== RECORDS FOR THIS TASK ==

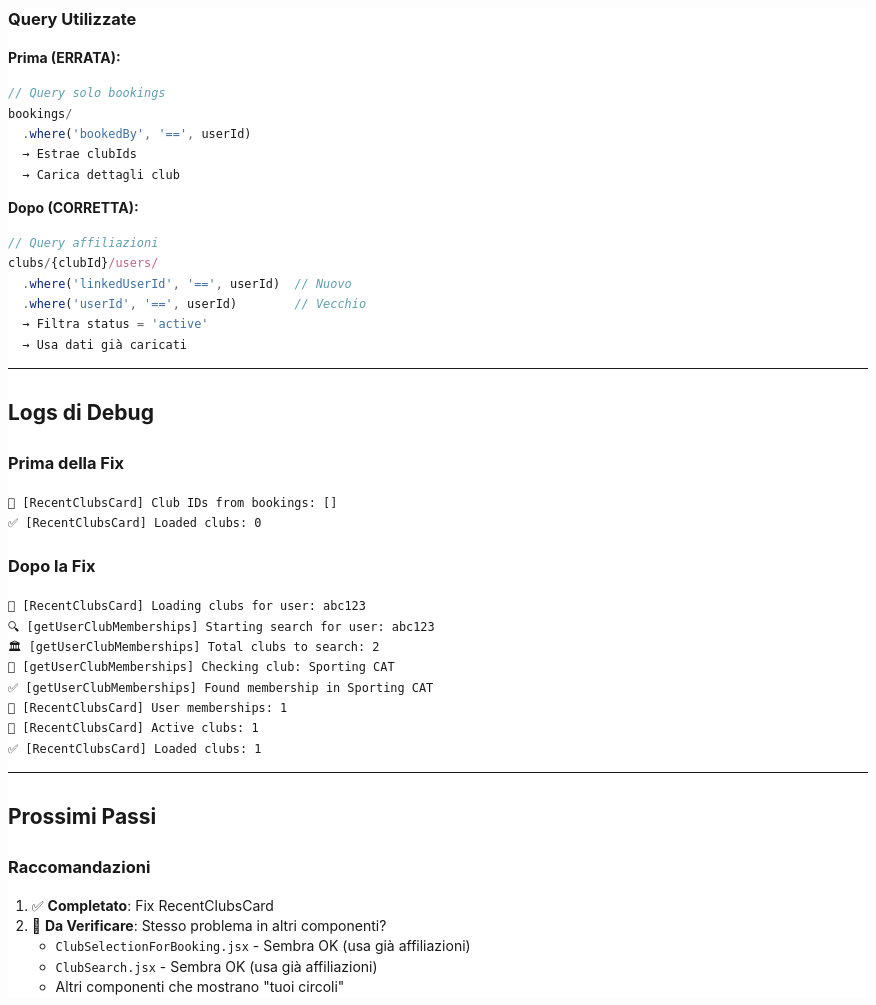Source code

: ### Query Utilizzate

**Prima (ERRATA):**
```javascript
// Query solo bookings
bookings/
  .where('bookedBy', '==', userId)
  → Estrae clubIds
  → Carica dettagli club
```

**Dopo (CORRETTA):**
```javascript
// Query affiliazioni
clubs/{clubId}/users/
  .where('linkedUserId', '==', userId)  // Nuovo
  .where('userId', '==', userId)        // Vecchio
  → Filtra status = 'active'
  → Usa dati già caricati
```

---

## Logs di Debug

### Prima della Fix
```
🏢 [RecentClubsCard] Club IDs from bookings: []
✅ [RecentClubsCard] Loaded clubs: 0
```

### Dopo la Fix
```
🏢 [RecentClubsCard] Loading clubs for user: abc123
🔍 [getUserClubMemberships] Starting search for user: abc123
🏛️ [getUserClubMemberships] Total clubs to search: 2
🔎 [getUserClubMemberships] Checking club: Sporting CAT
✅ [getUserClubMemberships] Found membership in Sporting CAT
🏢 [RecentClubsCard] User memberships: 1
🏢 [RecentClubsCard] Active clubs: 1
✅ [RecentClubsCard] Loaded clubs: 1
```

---

## Prossimi Passi

### Raccomandazioni
1. ✅ **Completato**: Fix RecentClubsCard
2. 🔄 **Da Verificare**: Stesso problema in altri componenti?
   - `ClubSelectionForBooking.jsx` - Sembra OK (usa già affiliazioni)
   - `ClubSearch.jsx` - Sembra OK (usa già affiliazioni)
   - Altri componenti che mostrano "tuoi circoli"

===

__ASSIGNMENT__.
Which lines above hold the string "RecentClubsCard"? Show each of them.

__WRITTEN SOLUTION__.
🏢 [RecentClubsCard] Club IDs from bookings: []
✅ [RecentClubsCard] Loaded clubs: 0
🏢 [RecentClubsCard] Loading clubs for user: abc123
🏢 [RecentClubsCard] User memberships: 1
🏢 [RecentClubsCard] Active clubs: 1
✅ [RecentClubsCard] Loaded clubs: 1
1. ✅ **Completato**: Fix RecentClubsCard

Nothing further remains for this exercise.